[PATCH 5/7] blk-mq-sched: add framework for MQ capable IO schedulers

From: Jens Axboe
Date: Wed Dec 07 2016 - 18:10:29 EST


Signed-off-by: Jens Axboe <axboe@xxxxxx>
---
block/blk-mq-sched.c | 243 +++++++++++++++++++++++++++++++++++++++++++++++++++
block/blk-mq-sched.h | 168 +++++++++++++++++++++++++++++++++++
2 files changed, 411 insertions(+)
create mode 100644 block/blk-mq-sched.c
create mode 100644 block/blk-mq-sched.h

diff --git a/block/blk-mq-sched.c b/block/blk-mq-sched.c
new file mode 100644
index 000000000000..8317b26990f8
--- /dev/null
+++ b/block/blk-mq-sched.c
@@ -0,0 +1,243 @@
+#include <linux/kernel.h>
+#include <linux/module.h>
+
+#include <linux/blk-mq.h>
+#include "blk.h"
+#include "blk-mq.h"
+#include "blk-mq-sched.h"
+#include "blk-mq-tag.h"
+#include "blk-wbt.h"
+
+/*
+ * Empty set
+ */
+static struct blk_mq_ops mq_sched_tag_ops = {
+ .queue_rq = NULL,
+};
+
+void blk_mq_sched_free_requests(struct blk_mq_tags *tags)

(Dataset excerpts)
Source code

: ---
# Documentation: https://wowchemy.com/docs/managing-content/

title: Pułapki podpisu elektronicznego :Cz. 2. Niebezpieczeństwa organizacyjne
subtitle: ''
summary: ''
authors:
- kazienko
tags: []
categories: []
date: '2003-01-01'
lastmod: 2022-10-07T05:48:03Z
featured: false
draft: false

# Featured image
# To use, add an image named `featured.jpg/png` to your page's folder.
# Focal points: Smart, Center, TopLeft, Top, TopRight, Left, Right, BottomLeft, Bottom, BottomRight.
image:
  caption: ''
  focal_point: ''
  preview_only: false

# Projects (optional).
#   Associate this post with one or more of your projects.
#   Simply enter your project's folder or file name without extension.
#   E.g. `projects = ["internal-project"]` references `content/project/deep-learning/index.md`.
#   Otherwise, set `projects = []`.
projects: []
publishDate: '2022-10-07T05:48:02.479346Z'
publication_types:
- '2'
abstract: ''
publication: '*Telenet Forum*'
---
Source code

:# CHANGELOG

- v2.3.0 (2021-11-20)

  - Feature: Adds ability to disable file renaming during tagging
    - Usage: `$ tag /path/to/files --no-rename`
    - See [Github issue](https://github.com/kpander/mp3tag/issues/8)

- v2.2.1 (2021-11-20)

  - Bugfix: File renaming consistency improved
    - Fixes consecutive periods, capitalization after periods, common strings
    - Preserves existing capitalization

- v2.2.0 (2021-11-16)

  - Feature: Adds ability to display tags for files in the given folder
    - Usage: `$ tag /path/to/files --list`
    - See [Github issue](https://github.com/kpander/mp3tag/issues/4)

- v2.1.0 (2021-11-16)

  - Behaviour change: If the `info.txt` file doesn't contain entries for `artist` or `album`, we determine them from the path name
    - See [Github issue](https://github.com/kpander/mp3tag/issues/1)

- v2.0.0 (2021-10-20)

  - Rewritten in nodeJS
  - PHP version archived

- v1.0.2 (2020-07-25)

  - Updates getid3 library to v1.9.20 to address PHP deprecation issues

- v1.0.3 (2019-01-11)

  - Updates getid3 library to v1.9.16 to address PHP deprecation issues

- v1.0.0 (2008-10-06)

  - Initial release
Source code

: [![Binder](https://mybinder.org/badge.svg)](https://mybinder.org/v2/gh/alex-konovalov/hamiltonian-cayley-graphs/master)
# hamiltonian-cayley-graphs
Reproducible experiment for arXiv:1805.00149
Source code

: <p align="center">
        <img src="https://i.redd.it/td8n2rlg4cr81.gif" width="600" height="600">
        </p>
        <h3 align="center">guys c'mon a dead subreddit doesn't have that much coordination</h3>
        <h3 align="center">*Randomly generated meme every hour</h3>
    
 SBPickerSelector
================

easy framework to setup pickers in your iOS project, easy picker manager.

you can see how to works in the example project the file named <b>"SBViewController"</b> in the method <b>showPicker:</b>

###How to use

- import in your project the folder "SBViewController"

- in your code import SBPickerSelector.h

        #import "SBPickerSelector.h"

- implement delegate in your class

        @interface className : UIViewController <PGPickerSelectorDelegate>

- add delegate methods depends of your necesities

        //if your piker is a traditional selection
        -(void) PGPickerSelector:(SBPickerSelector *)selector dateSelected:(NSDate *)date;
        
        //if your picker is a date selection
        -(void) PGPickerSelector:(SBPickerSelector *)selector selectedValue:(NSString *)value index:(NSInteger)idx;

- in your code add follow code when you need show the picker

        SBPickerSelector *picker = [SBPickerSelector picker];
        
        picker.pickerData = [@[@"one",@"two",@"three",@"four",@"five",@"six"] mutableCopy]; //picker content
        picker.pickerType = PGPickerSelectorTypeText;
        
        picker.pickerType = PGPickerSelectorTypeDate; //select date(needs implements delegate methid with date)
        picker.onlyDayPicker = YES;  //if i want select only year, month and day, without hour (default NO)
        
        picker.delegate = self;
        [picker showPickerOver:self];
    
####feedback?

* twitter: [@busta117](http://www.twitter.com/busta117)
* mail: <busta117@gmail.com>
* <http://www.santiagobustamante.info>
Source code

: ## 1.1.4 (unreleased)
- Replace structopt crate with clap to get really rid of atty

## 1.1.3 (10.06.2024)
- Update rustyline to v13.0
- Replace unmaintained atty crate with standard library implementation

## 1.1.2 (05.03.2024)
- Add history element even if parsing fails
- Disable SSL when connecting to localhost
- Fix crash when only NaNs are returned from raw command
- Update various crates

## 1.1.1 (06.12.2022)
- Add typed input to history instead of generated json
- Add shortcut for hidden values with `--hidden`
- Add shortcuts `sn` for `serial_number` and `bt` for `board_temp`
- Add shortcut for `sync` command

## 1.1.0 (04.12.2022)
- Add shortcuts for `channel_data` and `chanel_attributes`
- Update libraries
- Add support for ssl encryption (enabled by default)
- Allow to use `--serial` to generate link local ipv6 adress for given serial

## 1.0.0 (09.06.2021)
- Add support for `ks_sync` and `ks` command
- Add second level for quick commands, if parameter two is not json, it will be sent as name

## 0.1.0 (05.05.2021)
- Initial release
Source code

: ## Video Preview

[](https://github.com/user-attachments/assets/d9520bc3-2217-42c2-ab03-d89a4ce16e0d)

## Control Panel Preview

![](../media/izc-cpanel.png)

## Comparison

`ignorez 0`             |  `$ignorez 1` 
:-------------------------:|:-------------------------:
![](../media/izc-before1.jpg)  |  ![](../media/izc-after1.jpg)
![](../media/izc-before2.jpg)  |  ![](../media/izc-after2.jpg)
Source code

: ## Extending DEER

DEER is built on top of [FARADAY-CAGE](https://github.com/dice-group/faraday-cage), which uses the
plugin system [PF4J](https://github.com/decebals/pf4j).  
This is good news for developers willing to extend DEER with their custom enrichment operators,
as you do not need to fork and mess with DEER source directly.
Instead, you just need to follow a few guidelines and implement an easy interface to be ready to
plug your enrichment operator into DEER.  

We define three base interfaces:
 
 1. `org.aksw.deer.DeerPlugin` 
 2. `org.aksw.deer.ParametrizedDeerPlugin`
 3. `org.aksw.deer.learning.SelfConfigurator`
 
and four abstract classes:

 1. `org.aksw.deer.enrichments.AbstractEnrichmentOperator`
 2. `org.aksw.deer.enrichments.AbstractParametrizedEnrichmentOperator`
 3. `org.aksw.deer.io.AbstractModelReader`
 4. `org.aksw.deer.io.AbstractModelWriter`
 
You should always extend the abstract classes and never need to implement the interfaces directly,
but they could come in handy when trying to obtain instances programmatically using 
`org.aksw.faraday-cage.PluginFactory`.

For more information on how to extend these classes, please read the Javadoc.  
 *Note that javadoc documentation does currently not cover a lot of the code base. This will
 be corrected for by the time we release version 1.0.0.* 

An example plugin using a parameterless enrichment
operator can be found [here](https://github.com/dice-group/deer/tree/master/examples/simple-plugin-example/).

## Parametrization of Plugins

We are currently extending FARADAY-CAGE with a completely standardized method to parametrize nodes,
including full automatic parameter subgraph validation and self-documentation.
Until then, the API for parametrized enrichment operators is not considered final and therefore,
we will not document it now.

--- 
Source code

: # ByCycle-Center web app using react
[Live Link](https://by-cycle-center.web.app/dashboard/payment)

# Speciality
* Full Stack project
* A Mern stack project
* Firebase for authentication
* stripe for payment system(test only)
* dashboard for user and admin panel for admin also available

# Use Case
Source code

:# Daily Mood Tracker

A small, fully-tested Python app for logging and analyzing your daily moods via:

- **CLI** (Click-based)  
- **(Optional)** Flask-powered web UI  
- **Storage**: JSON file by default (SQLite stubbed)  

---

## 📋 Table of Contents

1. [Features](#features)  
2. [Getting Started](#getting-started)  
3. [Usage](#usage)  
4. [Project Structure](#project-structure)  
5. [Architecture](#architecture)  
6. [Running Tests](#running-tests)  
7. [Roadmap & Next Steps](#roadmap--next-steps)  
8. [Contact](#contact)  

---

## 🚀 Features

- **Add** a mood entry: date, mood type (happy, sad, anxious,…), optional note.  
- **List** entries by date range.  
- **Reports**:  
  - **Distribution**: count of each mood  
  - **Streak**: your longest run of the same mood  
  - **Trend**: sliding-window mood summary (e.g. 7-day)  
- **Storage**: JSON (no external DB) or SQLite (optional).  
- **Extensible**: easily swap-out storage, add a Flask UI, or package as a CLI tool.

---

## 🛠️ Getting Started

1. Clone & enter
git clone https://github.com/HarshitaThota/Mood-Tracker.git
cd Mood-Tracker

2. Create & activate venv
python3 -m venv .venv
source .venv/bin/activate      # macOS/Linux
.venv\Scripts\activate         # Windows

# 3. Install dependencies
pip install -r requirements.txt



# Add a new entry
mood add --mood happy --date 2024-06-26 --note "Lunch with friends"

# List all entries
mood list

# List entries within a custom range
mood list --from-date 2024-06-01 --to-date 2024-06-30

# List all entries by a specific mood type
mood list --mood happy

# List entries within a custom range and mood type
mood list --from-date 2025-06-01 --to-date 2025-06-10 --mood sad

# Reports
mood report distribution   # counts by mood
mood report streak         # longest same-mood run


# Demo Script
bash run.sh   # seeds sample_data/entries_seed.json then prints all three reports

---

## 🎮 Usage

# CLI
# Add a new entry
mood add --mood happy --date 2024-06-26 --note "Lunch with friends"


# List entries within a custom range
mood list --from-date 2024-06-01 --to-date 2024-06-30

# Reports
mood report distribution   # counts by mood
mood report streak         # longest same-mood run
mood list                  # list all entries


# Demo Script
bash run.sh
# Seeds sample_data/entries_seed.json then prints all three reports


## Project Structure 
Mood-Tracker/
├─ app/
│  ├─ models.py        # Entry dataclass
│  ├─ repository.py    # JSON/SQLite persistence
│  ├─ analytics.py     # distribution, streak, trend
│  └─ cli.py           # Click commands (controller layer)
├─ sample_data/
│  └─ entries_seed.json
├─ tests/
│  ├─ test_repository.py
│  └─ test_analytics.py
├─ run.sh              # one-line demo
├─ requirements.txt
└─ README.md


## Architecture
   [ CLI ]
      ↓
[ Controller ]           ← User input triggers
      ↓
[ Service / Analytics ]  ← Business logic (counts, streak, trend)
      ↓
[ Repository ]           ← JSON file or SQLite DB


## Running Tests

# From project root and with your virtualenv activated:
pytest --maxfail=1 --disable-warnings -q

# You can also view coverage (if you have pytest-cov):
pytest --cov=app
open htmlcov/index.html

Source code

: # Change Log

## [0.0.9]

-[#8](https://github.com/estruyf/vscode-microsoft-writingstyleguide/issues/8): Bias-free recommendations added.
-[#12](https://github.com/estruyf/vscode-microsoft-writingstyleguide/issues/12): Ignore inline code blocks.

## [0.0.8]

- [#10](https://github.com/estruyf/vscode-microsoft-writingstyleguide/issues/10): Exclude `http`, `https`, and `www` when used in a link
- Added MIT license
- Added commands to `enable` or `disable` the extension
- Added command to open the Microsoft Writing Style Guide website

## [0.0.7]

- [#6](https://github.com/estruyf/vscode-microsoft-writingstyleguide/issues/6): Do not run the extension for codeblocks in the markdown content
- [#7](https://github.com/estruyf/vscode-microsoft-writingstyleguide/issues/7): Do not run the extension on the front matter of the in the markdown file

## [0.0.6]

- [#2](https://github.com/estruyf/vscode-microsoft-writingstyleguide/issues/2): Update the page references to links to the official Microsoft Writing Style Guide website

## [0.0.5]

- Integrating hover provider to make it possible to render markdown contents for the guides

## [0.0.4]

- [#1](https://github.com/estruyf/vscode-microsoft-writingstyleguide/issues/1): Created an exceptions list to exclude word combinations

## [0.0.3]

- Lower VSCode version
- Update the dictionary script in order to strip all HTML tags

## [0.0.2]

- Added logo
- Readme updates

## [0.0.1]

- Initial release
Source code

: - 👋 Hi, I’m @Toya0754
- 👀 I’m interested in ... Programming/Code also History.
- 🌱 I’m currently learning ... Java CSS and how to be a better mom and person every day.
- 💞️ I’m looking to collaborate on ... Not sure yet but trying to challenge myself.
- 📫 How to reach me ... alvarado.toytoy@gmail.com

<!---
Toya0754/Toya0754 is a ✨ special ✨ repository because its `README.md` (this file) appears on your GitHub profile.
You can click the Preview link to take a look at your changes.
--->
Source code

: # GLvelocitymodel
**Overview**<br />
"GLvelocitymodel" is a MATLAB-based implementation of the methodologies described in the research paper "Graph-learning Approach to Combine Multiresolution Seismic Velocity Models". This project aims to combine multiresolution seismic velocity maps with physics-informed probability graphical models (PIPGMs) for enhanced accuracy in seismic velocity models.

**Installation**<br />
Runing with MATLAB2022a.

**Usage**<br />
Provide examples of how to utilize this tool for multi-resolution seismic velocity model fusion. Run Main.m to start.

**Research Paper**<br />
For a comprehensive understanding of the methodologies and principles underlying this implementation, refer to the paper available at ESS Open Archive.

## Exercise set
a - Answer these questions about the block-layer patch:
(i) Whose name appears on the Signed-off-by line?
(ii) How many insertions does the patch make in total, and across how many files?
(iii) What value does the patch give to .queue_rq in mq_sched_tag_ops?
b - Reproduce the listing exactly, starting at its first line and stopping after the line that contains "- v1.0.3 (2019-01-11)".

## Numbered answers
a -
(i) Jens Axboe
(ii) 411 insertions across 2 files
(iii) NULL

b -
Source code

: ---
# Documentation: https://wowchemy.com/docs/managing-content/

title: Pułapki podpisu elektronicznego :Cz. 2. Niebezpieczeństwa organizacyjne
subtitle: ''
summary: ''
authors:
- kazienko
tags: []
categories: []
date: '2003-01-01'
lastmod: 2022-10-07T05:48:03Z
featured: false
draft: false

# Featured image
# To use, add an image named `featured.jpg/png` to your page's folder.
# Focal points: Smart, Center, TopLeft, Top, TopRight, Left, Right, BottomLeft, Bottom, BottomRight.
image:
  caption: ''
  focal_point: ''
  preview_only: false

# Projects (optional).
#   Associate this post with one or more of your projects.
#   Simply enter your project's folder or file name without extension.
#   E.g. `projects = ["internal-project"]` references `content/project/deep-learning/index.md`.
#   Otherwise, set `projects = []`.
projects: []
publishDate: '2022-10-07T05:48:02.479346Z'
publication_types:
- '2'
abstract: ''
publication: '*Telenet Forum*'
---
Source code

:# CHANGELOG

- v2.3.0 (2021-11-20)

  - Feature: Adds ability to disable file renaming during tagging
    - Usage: `$ tag /path/to/files --no-rename`
    - See [Github issue](https://github.com/kpander/mp3tag/issues/8)

- v2.2.1 (2021-11-20)

  - Bugfix: File renaming consistency improved
    - Fixes consecutive periods, capitalization after periods, common strings
    - Preserves existing capitalization

- v2.2.0 (2021-11-16)

  - Feature: Adds ability to display tags for files in the given folder
    - Usage: `$ tag /path/to/files --list`
    - See [Github issue](https://github.com/kpander/mp3tag/issues/4)

- v2.1.0 (2021-11-16)

  - Behaviour change: If the `info.txt` file doesn't contain entries for `artist` or `album`, we determine them from the path name
    - See [Github issue](https://github.com/kpander/mp3tag/issues/1)

- v2.0.0 (2021-10-20)

  - Rewritten in nodeJS
  - PHP version archived

- v1.0.2 (2020-07-25)

  - Updates getid3 library to v1.9.20 to address PHP deprecation issues

- v1.0.3 (2019-01-11)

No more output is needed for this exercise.